Do you have a problem with that?
Well, not a handbag. Not a hobo, or a clutch. A man-hand-bag. Manbag. Manpurse. Murse…whatever.
I have always liked bags, from my prep-approved suede-bottomed Jansport, to my world-traveling Louis Vuitton courier bag. They’re like mini living spaces. Designed outside and inside, with dimensions, ergonomics, treatments, linings, and trims…and a utility value for an intended function – beach, work, gym.
I drew back in the last couple of years, since men’s bag offerings have expanded and become far more mainstream. Now every Details spread shows a Bottega Veneta duffel, or an Hermès messenger. $4,000. NBD. Forget the ubiquitous Tumi briefcase…
I couldn’t stay away though. Bags are too much fun, and so convenient. Throw all your flotsam in there, and you’re on your way. I am sometimes asked: but what do you carry in there? You can’t need that much on a daily basis. Oh, how wrong you are. Bags are like insurance – you never know when you’ll need that umbrella…or face wipes.
Right now in my bag, I have: keys, phone, wallet, business card case, second larger wallet with all manner of gift and insurance cards, pen(s), one medium notebook, one mini notebook, lotion, eyeglasses in case, sunglasses in case, iPad, a small bag containing eye drops and two different lip balms, earbuds, a lint roller, and my water bottle.
In other words, a small pharmacy.
I wouldn’t carry around such a load if I had to lug it more than the few steps home to car and car to work, but even truer urbanites have found the value in stylish matchels (man-satchels).
This post sprung forth from a recent purchase that I’m enjoying very much. A Jack Spade canvas tote to be precise (pictured above). Not one of his typical industrial ‘dipped’ bags, this example has an ombré effect, in a bright summer hue.
I like it because (1) it is very big, but not to the point where I look like I’m spending the night at work, (2) it is bright and cheerful, not muted man-drab, and (3) it has two handles with a modest drop, as well as a thick shoulder strap, so it can be held by your side, across your chest like a messenger, or as I do, to draw curious glances, carried on the crook of my arm à la Carla Bruni.
Since flashing my first designer manbag, I have learned a thing or two about how to make the best use of bags (and how to buy them), especially for males…
- Generally, go with dark colors (do as I say, not as I do here people). Dark colors disguise marks, scuffs, smudges, and dirt. And your bag will get dirty.
- Leather is beautiful, but delicate.* Suede is essentially the worst thing a bag could be made of. Nylon and canvas are durable and masculine.
- *Not all leather is equal. Smooth calfskin scuffs easily (think Coach), pebbled leather easily looks cheap, and untreated leather stains easily (think Louis Vuitton vachetta). I’d go with a sturdy, stiff saffiano, which is cross-hatched and glossier than normal leather.
- Don’t wear a bag while you’re shopping. It’ll just get in the way.
- You get what you pay for. A $1,000 bag will last longer than a $100 bag.

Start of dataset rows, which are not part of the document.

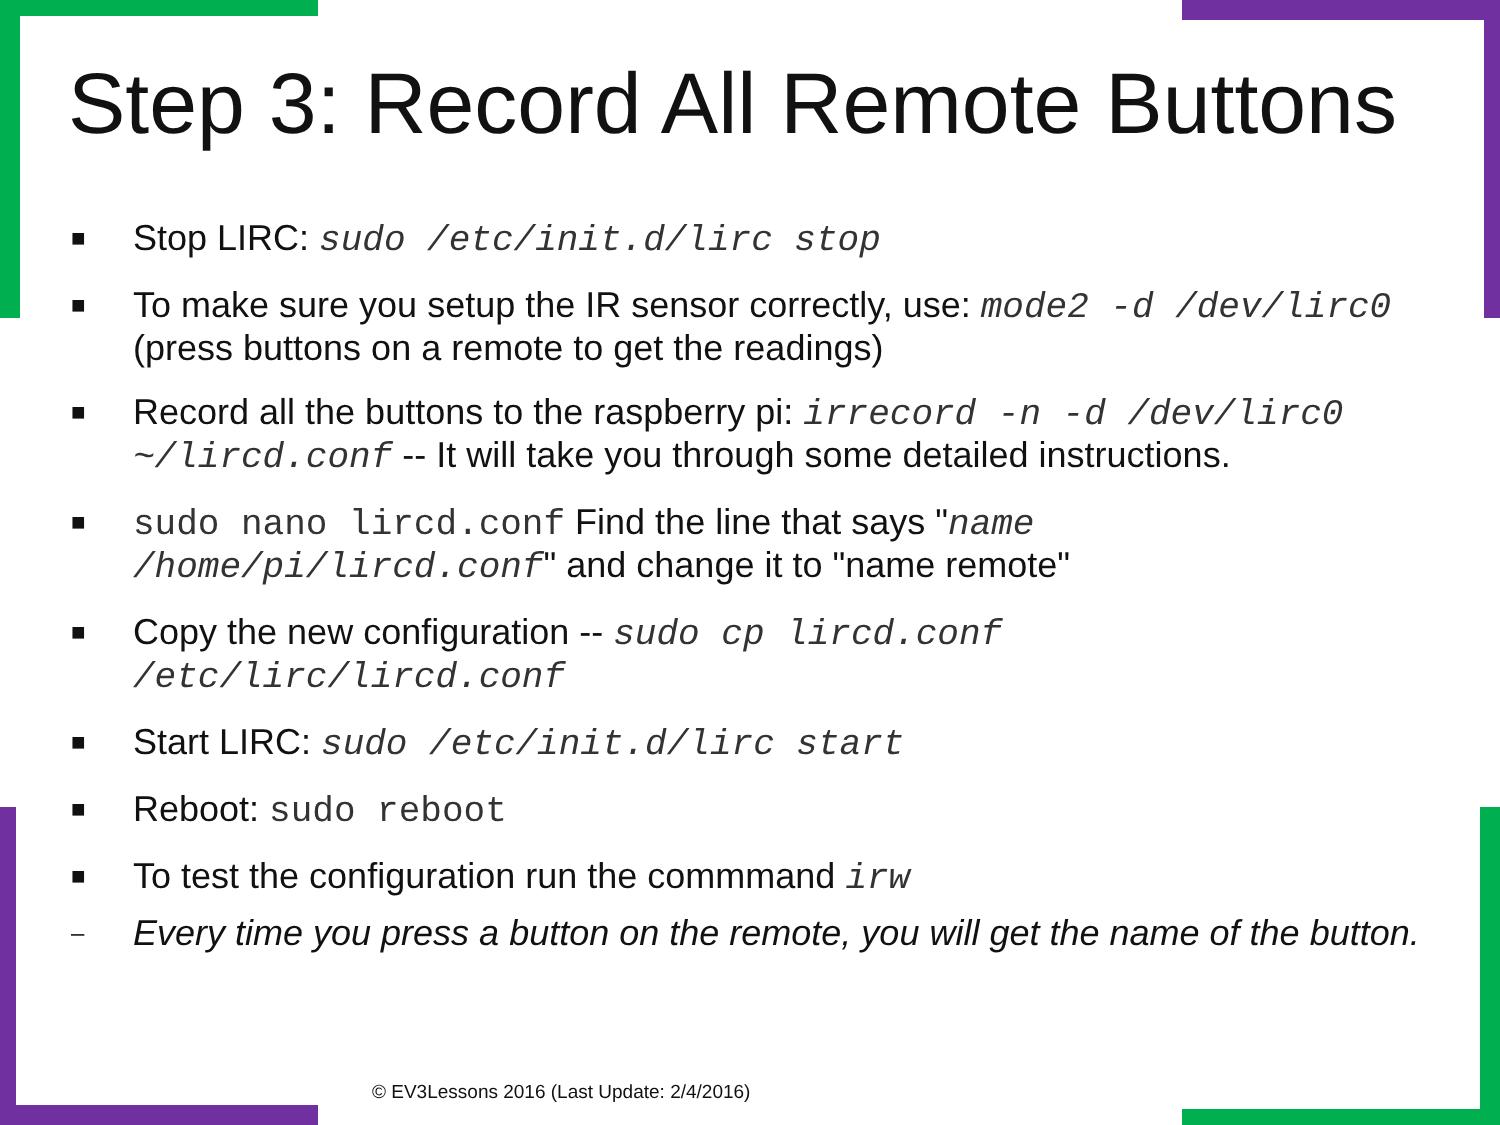Step 3: Record All Remote Buttons
■ Stop LIRC: sudo /etc/init.d/lirc stop
■ To make sure you setup the IR sensor correctly, use: mode2 -d /dev/lirc0 (press buttons on a remote to get the readings)
■ Record all the buttons to the raspberry pi: irrecord -n -d /dev/lirc0 ~/lircd.conf -- It will take you through some detailed instructions.
■ sudo nano lircd.conf Find the line that says "name /home/pi/lircd.conf" and change it to "name remote"
■ Copy the new configuration -- sudo cp lircd.conf /etc/lirc/lircd.conf
■ Start LIRC: sudo /etc/init.d/lirc start
■ Reboot: sudo reboot
■ To test the configuration run the commmand irw
– Every time you press a button on the remote, you will get the name of the button.
© EV3Lessons 2016 (Last Update: 2/4/2016)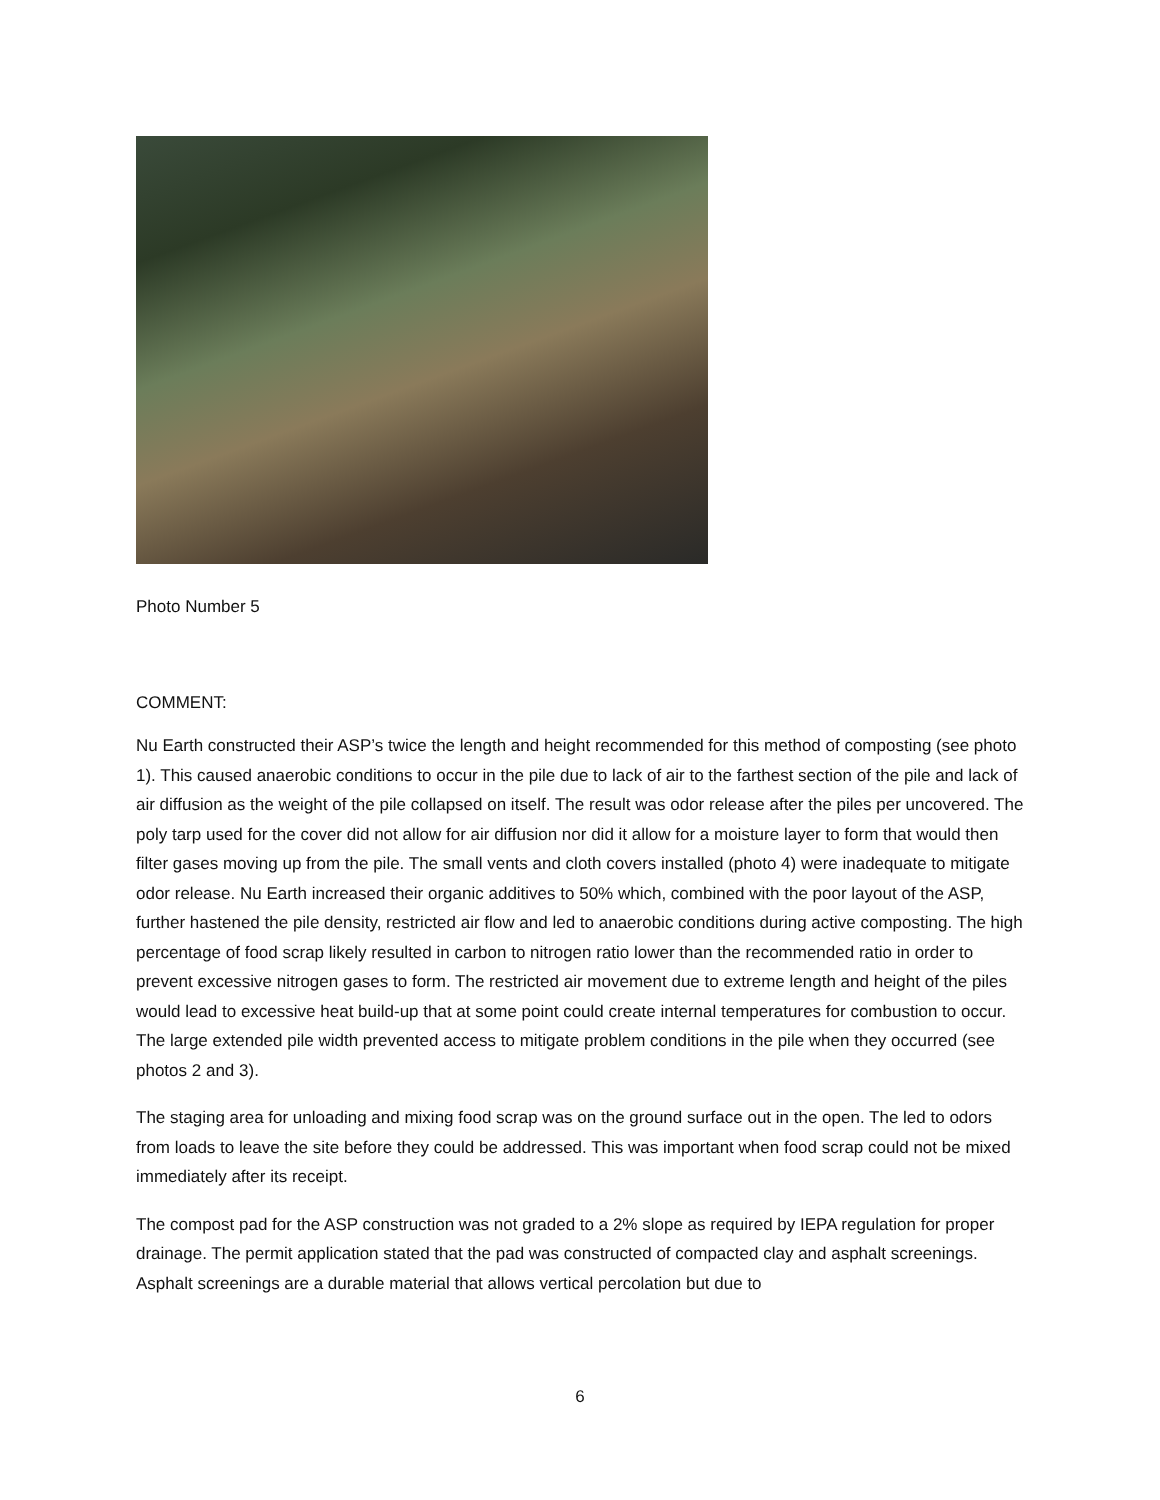Photo Number 5
COMMENT:
Nu Earth constructed their ASP’s twice the length and height recommended for this method of composting (see photo 1). This caused anaerobic conditions to occur in the pile due to lack of air to the farthest section of the pile and lack of air diffusion as the weight of the pile collapsed on itself. The result was odor release after the piles per uncovered. The poly tarp used for the cover did not allow for air diffusion nor did it allow for a moisture layer to form that would then filter gases moving up from the pile. The small vents and cloth covers installed (photo 4) were inadequate to mitigate odor release. Nu Earth increased their organic additives to 50% which, combined with the poor layout of the ASP, further hastened the pile density, restricted air flow and led to anaerobic conditions during active composting. The high percentage of food scrap likely resulted in carbon to nitrogen ratio lower than the recommended ratio in order to prevent excessive nitrogen gases to form. The restricted air movement due to extreme length and height of the piles would lead to excessive heat build-up that at some point could create internal temperatures for combustion to occur. The large extended pile width prevented access to mitigate problem conditions in the pile when they occurred (see photos 2 and 3).
The staging area for unloading and mixing food scrap was on the ground surface out in the open. The led to odors from loads to leave the site before they could be addressed. This was important when food scrap could not be mixed immediately after its receipt.
The compost pad for the ASP construction was not graded to a 2% slope as required by IEPA regulation for proper drainage. The permit application stated that the pad was constructed of compacted clay and asphalt screenings. Asphalt screenings are a durable material that allows vertical percolation but due to
6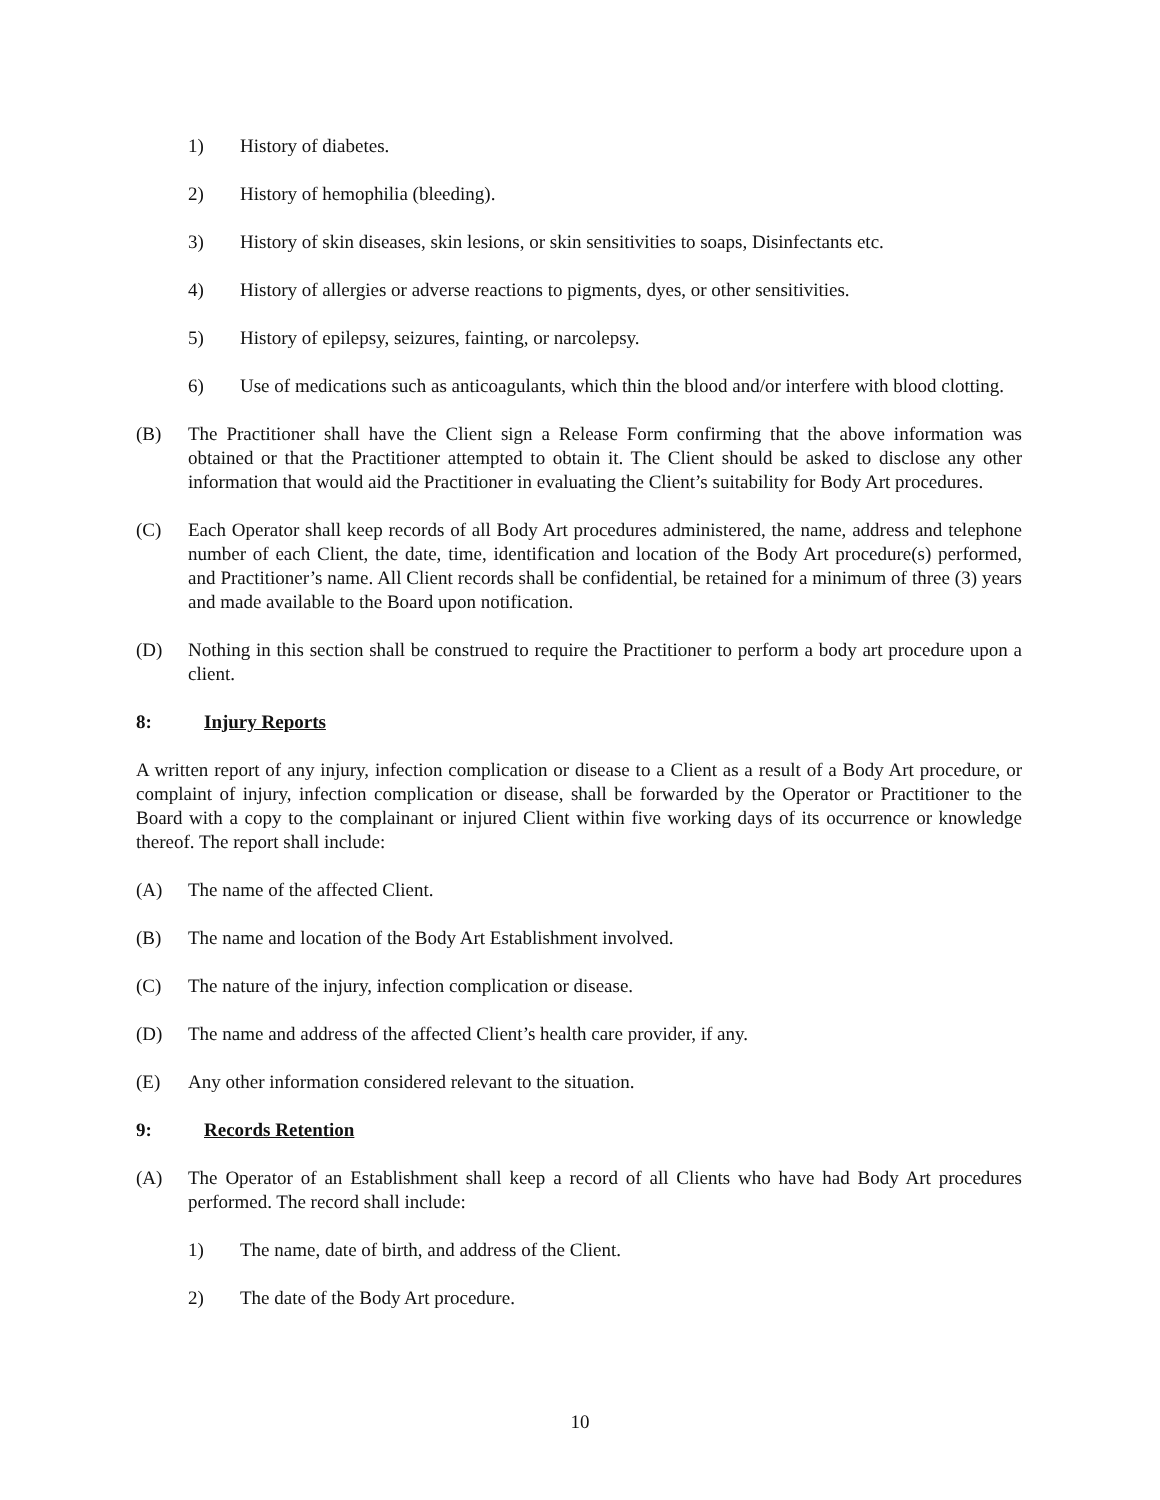1) History of diabetes.
2) History of hemophilia (bleeding).
3) History of skin diseases, skin lesions, or skin sensitivities to soaps, Disinfectants etc.
4) History of allergies or adverse reactions to pigments, dyes, or other sensitivities.
5) History of epilepsy, seizures, fainting, or narcolepsy.
6) Use of medications such as anticoagulants, which thin the blood and/or interfere with blood clotting.
(B) The Practitioner shall have the Client sign a Release Form confirming that the above information was obtained or that the Practitioner attempted to obtain it. The Client should be asked to disclose any other information that would aid the Practitioner in evaluating the Client’s suitability for Body Art procedures.
(C) Each Operator shall keep records of all Body Art procedures administered, the name, address and telephone number of each Client, the date, time, identification and location of the Body Art procedure(s) performed, and Practitioner’s name. All Client records shall be confidential, be retained for a minimum of three (3) years and made available to the Board upon notification.
(D) Nothing in this section shall be construed to require the Practitioner to perform a body art procedure upon a client.
8: Injury Reports
A written report of any injury, infection complication or disease to a Client as a result of a Body Art procedure, or complaint of injury, infection complication or disease, shall be forwarded by the Operator or Practitioner to the Board with a copy to the complainant or injured Client within five working days of its occurrence or knowledge thereof. The report shall include:
(A) The name of the affected Client.
(B) The name and location of the Body Art Establishment involved.
(C) The nature of the injury, infection complication or disease.
(D) The name and address of the affected Client’s health care provider, if any.
(E) Any other information considered relevant to the situation.
9: Records Retention
(A) The Operator of an Establishment shall keep a record of all Clients who have had Body Art procedures performed. The record shall include:
1) The name, date of birth, and address of the Client.
2) The date of the Body Art procedure.
10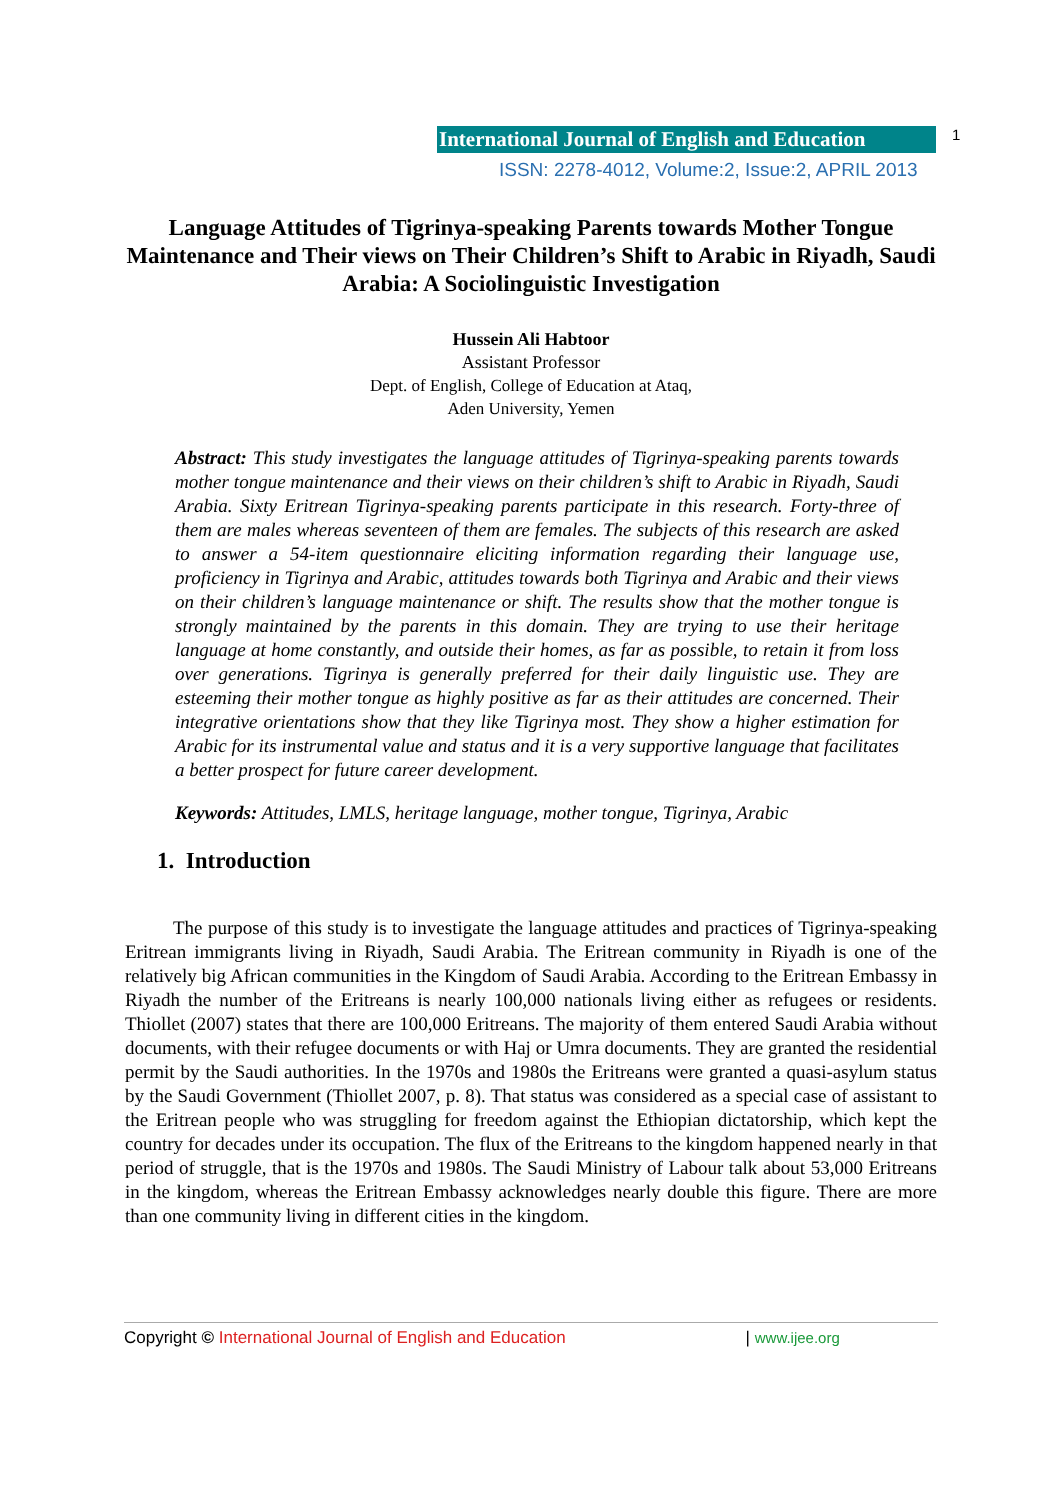International Journal of English and Education 1
ISSN: 2278-4012, Volume:2, Issue:2, APRIL 2013
Language Attitudes of Tigrinya-speaking Parents towards Mother Tongue Maintenance and Their views on Their Children’s Shift to Arabic in Riyadh, Saudi Arabia: A Sociolinguistic Investigation
Hussein Ali Habtoor
Assistant Professor
Dept. of English, College of Education at Ataq,
Aden University, Yemen
Abstract: This study investigates the language attitudes of Tigrinya-speaking parents towards mother tongue maintenance and their views on their children’s shift to Arabic in Riyadh, Saudi Arabia. Sixty Eritrean Tigrinya-speaking parents participate in this research. Forty-three of them are males whereas seventeen of them are females. The subjects of this research are asked to answer a 54-item questionnaire eliciting information regarding their language use, proficiency in Tigrinya and Arabic, attitudes towards both Tigrinya and Arabic and their views on their children’s language maintenance or shift. The results show that the mother tongue is strongly maintained by the parents in this domain. They are trying to use their heritage language at home constantly, and outside their homes, as far as possible, to retain it from loss over generations. Tigrinya is generally preferred for their daily linguistic use. They are esteeming their mother tongue as highly positive as far as their attitudes are concerned. Their integrative orientations show that they like Tigrinya most. They show a higher estimation for Arabic for its instrumental value and status and it is a very supportive language that facilitates a better prospect for future career development.
Keywords: Attitudes, LMLS, heritage language, mother tongue, Tigrinya, Arabic
1. Introduction
The purpose of this study is to investigate the language attitudes and practices of Tigrinya-speaking Eritrean immigrants living in Riyadh, Saudi Arabia. The Eritrean community in Riyadh is one of the relatively big African communities in the Kingdom of Saudi Arabia. According to the Eritrean Embassy in Riyadh the number of the Eritreans is nearly 100,000 nationals living either as refugees or residents. Thiollet (2007) states that there are 100,000 Eritreans. The majority of them entered Saudi Arabia without documents, with their refugee documents or with Haj or Umra documents. They are granted the residential permit by the Saudi authorities. In the 1970s and 1980s the Eritreans were granted a quasi-asylum status by the Saudi Government (Thiollet 2007, p. 8). That status was considered as a special case of assistant to the Eritrean people who was struggling for freedom against the Ethiopian dictatorship, which kept the country for decades under its occupation. The flux of the Eritreans to the kingdom happened nearly in that period of struggle, that is the 1970s and 1980s. The Saudi Ministry of Labour talk about 53,000 Eritreans in the kingdom, whereas the Eritrean Embassy acknowledges nearly double this figure. There are more than one community living in different cities in the kingdom.
Copyright © International Journal of English and Education | www.ijee.org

- Caveat to #3…not every $1,000 bag is priced according to quality and careful construction: buyer beware of label inflation. Coach is now selling $800 men’s bags. Think about that one.
- Be comfortable with what you buy. Otherwise, you will feel self-conscious walking into a room with a gigantic white and orange tote on your arm. Me, unfazed!
- Don’t ever set your bag down on a bathroom floor (use a hook on a wall or door). This is why women’s handbags are covered in microscopic bits of fecal matter.
- Trade bags out every so often. This will extend their useful life, and keep you entertained with what you’re carrying.
And, since I can’t go out and buy them all myself, a few ideas for the manly bag shopper:
*I do not recommend matching bags to other accessories
Serapian Evolution Portfolio, $300 (great color)
Makr Zip Carryall, $325 (understated and durable)
Prada Saffiano Messenger, $1700 (polished)
Bally Perforated Messenger, $1150 (supple, more niche brand)
Bottega Veneta Marcopolo Tote, $900 (durable, timeless)
Côte&Ciel coated canvas Flat Carrier, $220 (I have a C&C phone sleeve and it has held up very well)
I’ve got my eyes peeled and my poor bank account ready for this little one. It is treated to function as a chalkboard, and easily erases with water! WHAT?!
So…boys…don’t be afraid to express your inner bag lady. There’s much to enjoy about carrying a carryall. Take your time, choose wisely, and get creative. It’s just another avenue to express your individuality and discerning taste.